Teman saya agak tersinggung. Waktu itu dia memang belum begitu mapan. Tapi kalau cuma beli makan saja, semahal apapun pasti kuat. “Ya serius!” ungkap teman saya dengan nada tinggi.
“Bentar, Mas… Jangan emosi dulu.” kata pegawai warung. “Begini, Mas… Sampeyan tahu warung ini warung apa? Saya hanya ingin memastikan saja soalnya kan pacar sampeyan pakai jilbab.”
Begitu dia mendengar kalimat yang di dalamnya ada istilah “pacar sampeyan”, emosi teman saya mereda. Dia kemudian bilang dengan jujur. “Ya yang namanya tongseng pasti kambing to, Mas…”
“Nah, sampeyan keliru, Mas. Ini warung yang menjual tongseng anjing.”
Teman saya langsung pucat. Segera dia mengucapkan terimakasih, lalu mengajak perempuan yang sedang dibribiknya itu untuk segera oncat dari warung tersebut.
Ketika si perempuan yang berjilbab itu bertanya kenapa harus pergi padahal pesanan mereka belum datang, kawan saya menjawab, “Tadi pegawainya minta maaf, soalnya tongsengnya tinggal tulang. Gak cocok untuk kita.”

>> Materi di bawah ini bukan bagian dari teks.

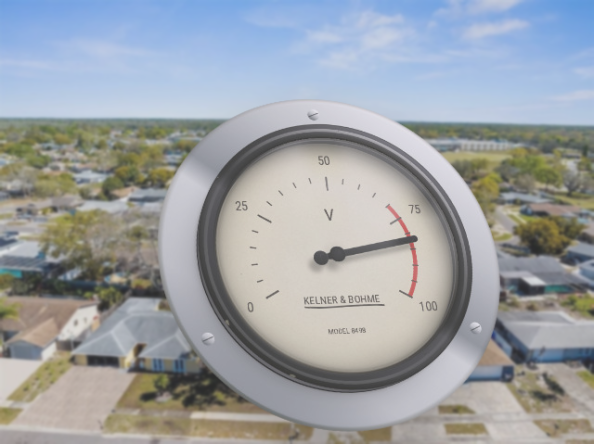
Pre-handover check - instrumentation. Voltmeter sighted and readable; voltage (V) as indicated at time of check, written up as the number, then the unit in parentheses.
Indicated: 82.5 (V)
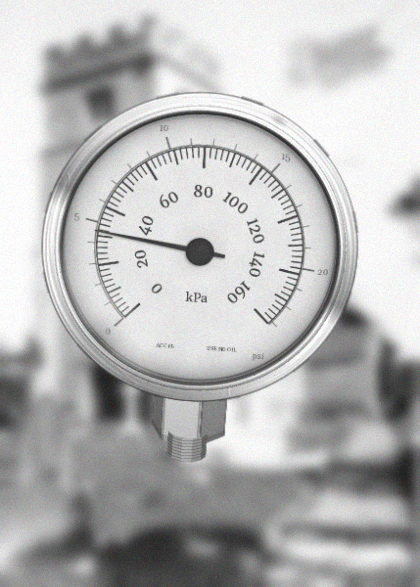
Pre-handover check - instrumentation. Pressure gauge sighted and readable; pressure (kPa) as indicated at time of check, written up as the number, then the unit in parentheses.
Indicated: 32 (kPa)
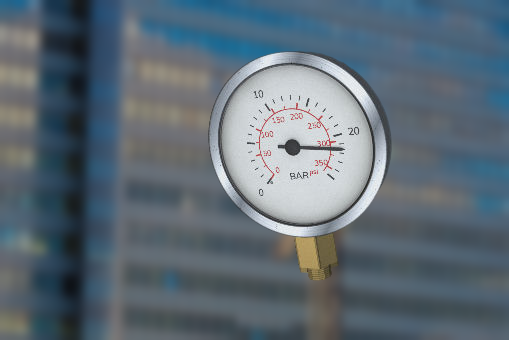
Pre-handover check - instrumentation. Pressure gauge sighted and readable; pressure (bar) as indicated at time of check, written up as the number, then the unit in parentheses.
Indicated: 21.5 (bar)
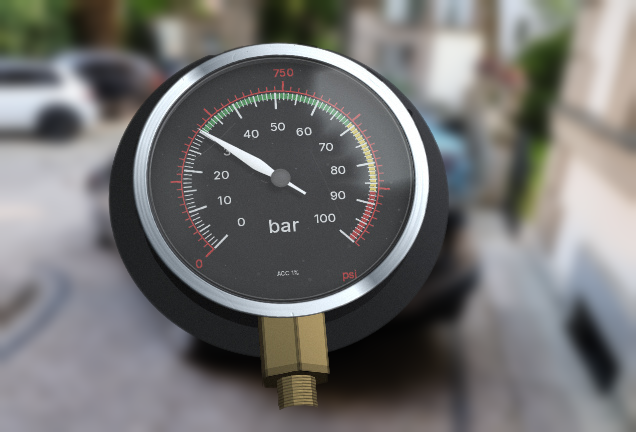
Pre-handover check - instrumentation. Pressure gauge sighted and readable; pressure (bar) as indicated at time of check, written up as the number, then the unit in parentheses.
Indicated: 30 (bar)
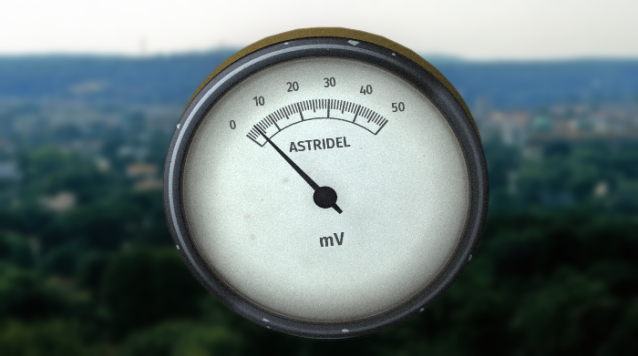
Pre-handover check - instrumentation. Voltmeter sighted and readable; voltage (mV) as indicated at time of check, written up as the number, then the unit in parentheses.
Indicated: 5 (mV)
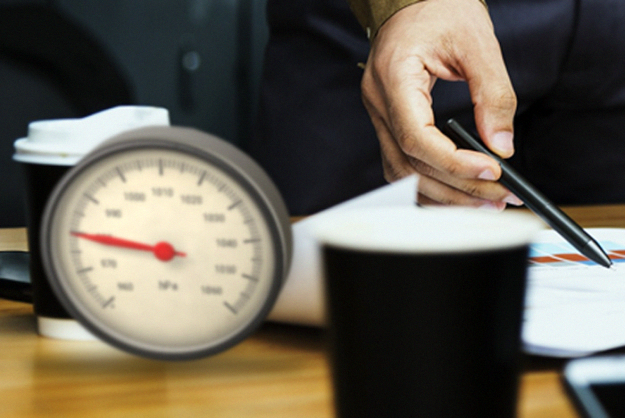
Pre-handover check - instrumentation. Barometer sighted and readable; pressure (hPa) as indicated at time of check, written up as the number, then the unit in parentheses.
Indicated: 980 (hPa)
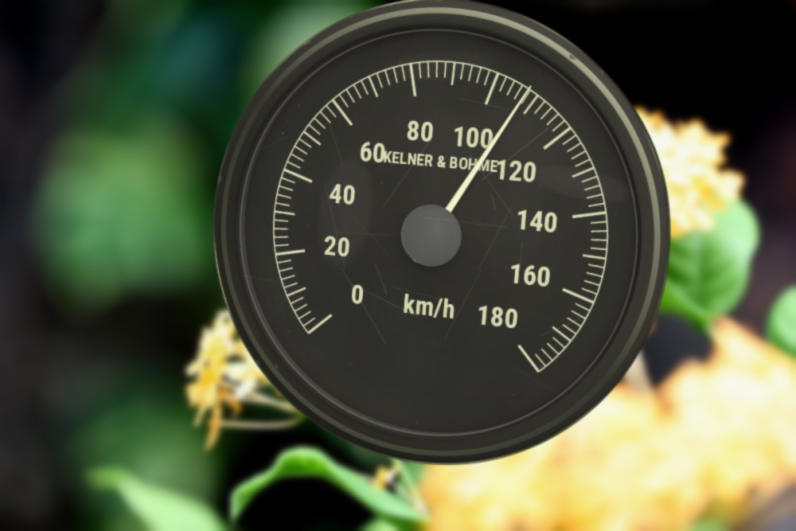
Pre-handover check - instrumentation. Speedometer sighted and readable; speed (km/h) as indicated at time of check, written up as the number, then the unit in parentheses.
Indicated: 108 (km/h)
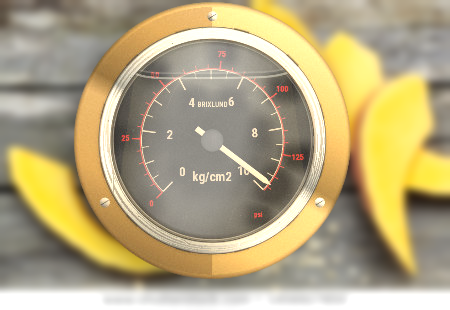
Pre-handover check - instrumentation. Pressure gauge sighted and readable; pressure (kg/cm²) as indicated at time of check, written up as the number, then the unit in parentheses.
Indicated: 9.75 (kg/cm²)
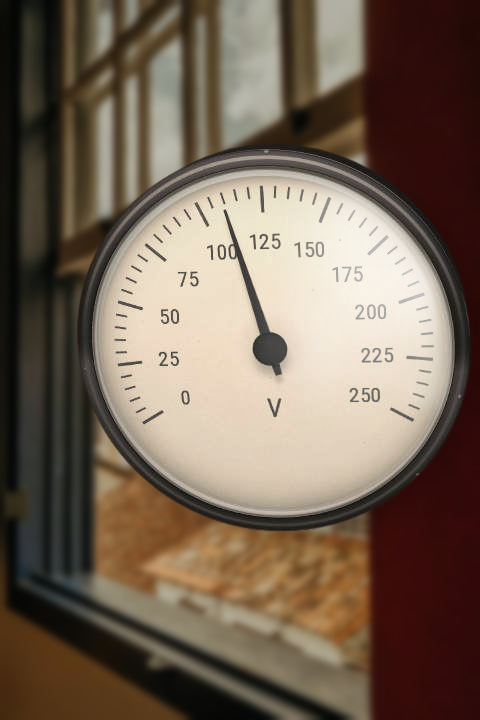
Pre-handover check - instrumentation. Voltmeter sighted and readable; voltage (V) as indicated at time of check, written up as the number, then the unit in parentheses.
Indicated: 110 (V)
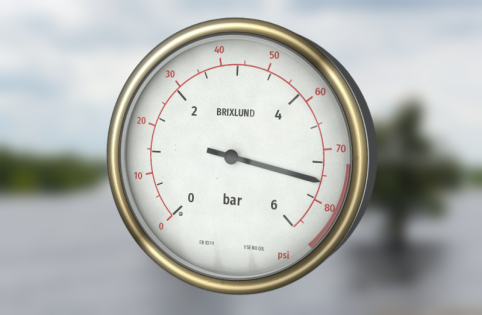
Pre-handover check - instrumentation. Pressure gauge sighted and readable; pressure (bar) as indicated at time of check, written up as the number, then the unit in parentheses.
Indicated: 5.25 (bar)
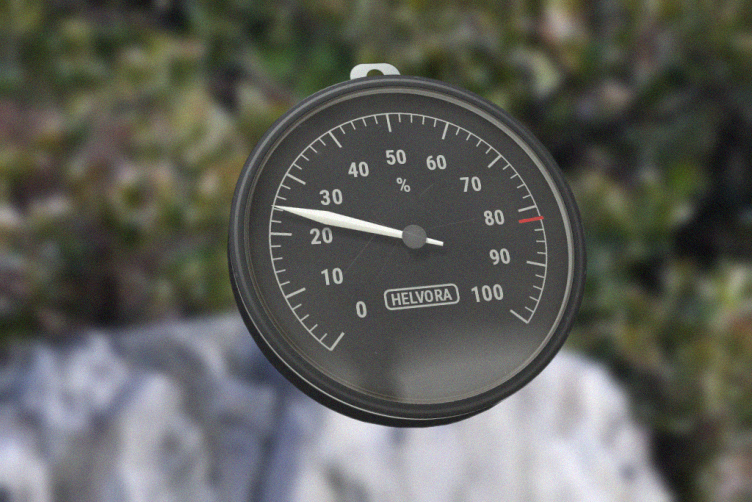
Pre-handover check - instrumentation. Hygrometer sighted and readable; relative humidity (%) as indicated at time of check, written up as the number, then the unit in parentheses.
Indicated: 24 (%)
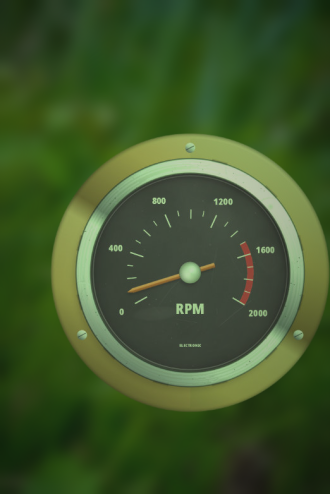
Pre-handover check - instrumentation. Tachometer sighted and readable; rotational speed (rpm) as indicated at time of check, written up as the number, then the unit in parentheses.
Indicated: 100 (rpm)
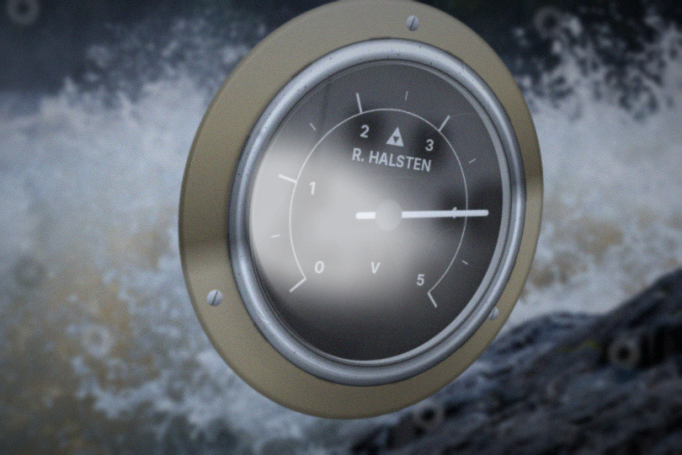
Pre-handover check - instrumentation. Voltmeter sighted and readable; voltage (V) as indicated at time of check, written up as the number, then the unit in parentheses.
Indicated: 4 (V)
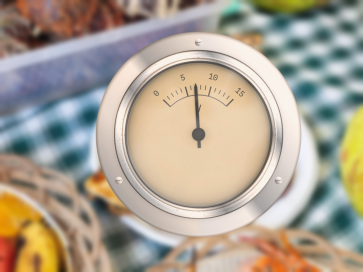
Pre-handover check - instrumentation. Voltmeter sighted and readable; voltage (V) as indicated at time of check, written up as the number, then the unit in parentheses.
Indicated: 7 (V)
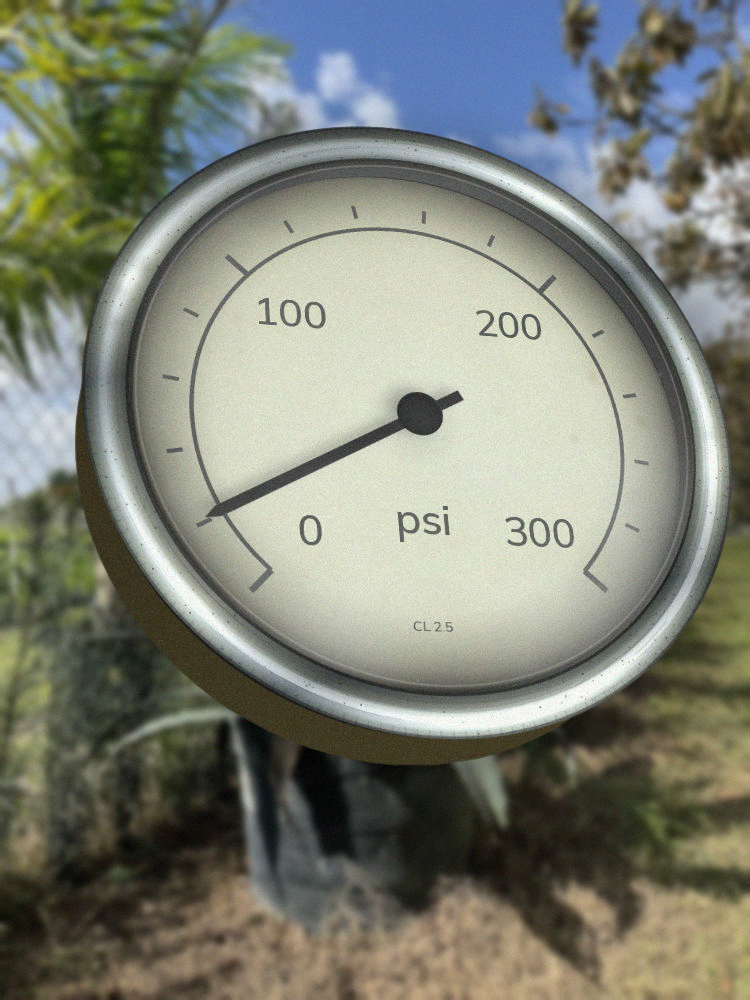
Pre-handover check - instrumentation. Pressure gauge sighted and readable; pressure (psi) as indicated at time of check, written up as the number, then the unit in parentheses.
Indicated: 20 (psi)
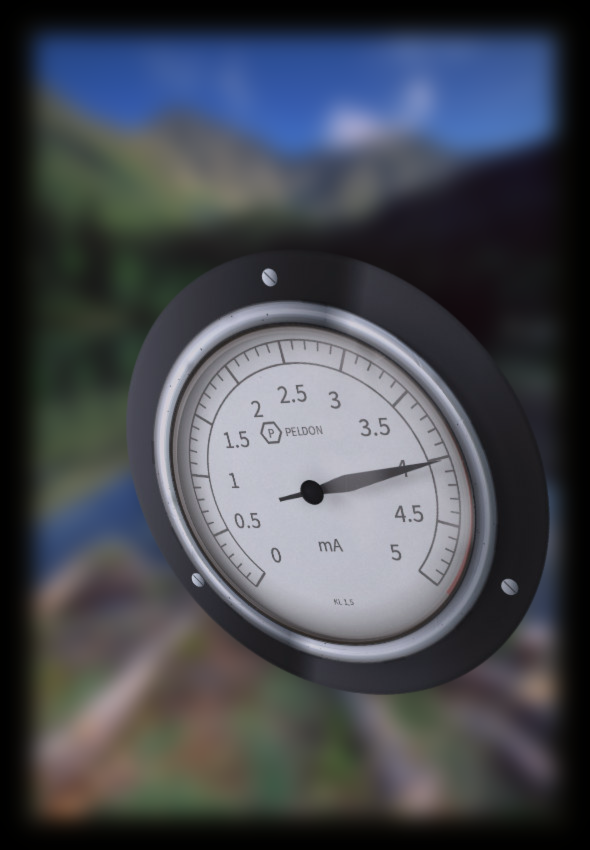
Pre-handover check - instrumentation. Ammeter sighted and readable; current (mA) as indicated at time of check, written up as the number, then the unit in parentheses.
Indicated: 4 (mA)
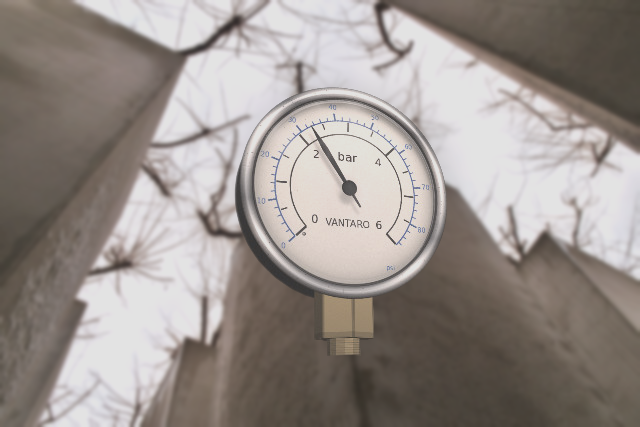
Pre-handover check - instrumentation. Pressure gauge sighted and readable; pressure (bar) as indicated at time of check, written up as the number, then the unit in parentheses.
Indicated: 2.25 (bar)
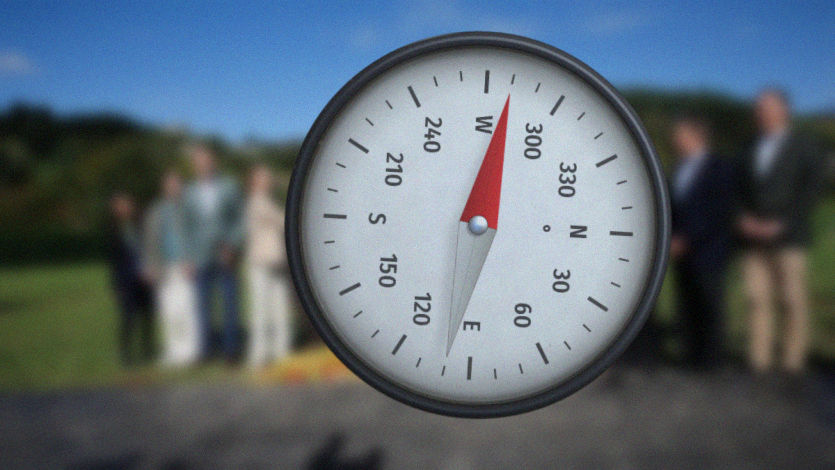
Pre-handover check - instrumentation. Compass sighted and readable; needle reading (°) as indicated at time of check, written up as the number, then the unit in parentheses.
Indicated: 280 (°)
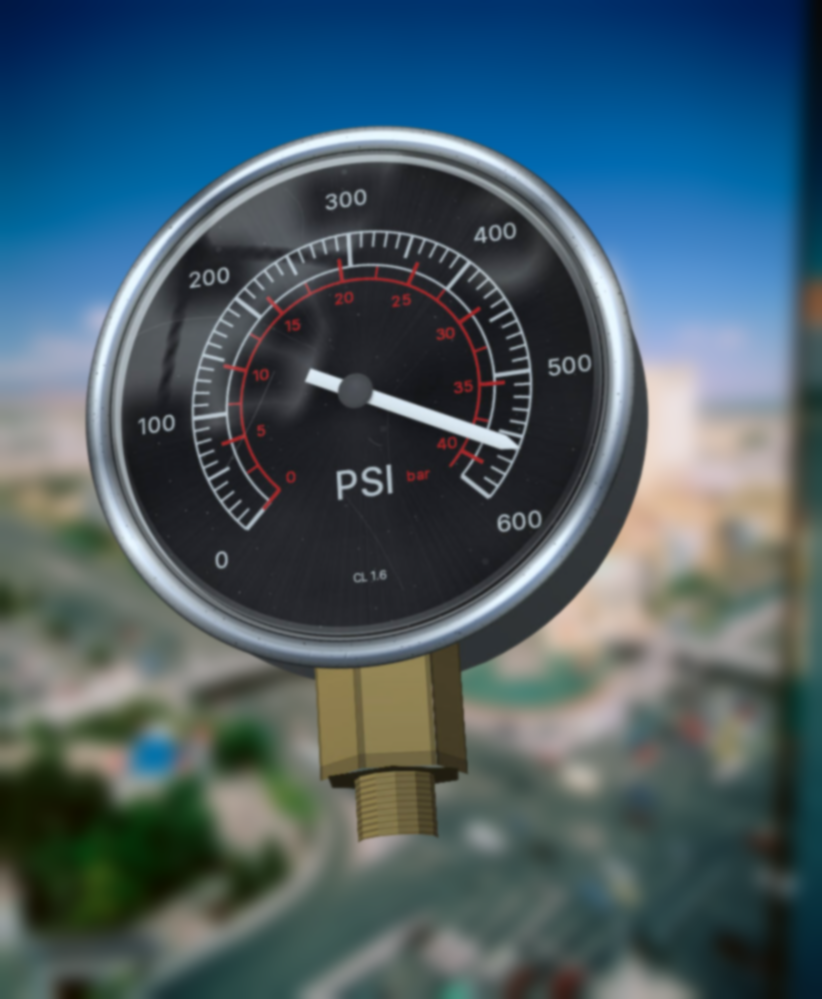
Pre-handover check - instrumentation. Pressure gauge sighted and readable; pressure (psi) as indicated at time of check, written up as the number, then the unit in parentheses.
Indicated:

Kini mereka berdua sudah menikah dan dikaruniai seorang putera. Dari kisah itu, teman saya tahu, apa salah satu fungsi jilbab dalam kehidupan sehari-hari.
Mengingat kisah itu, tiba-tiba saya ingat Agus Mulyadi. Bagi dia, soal halal hanya merujuk ke satu hal: Kapan tiba waktu baginya ketika di sebuah malam, dia halal menyentuh seorang perempuan yang bukah muhrimnya.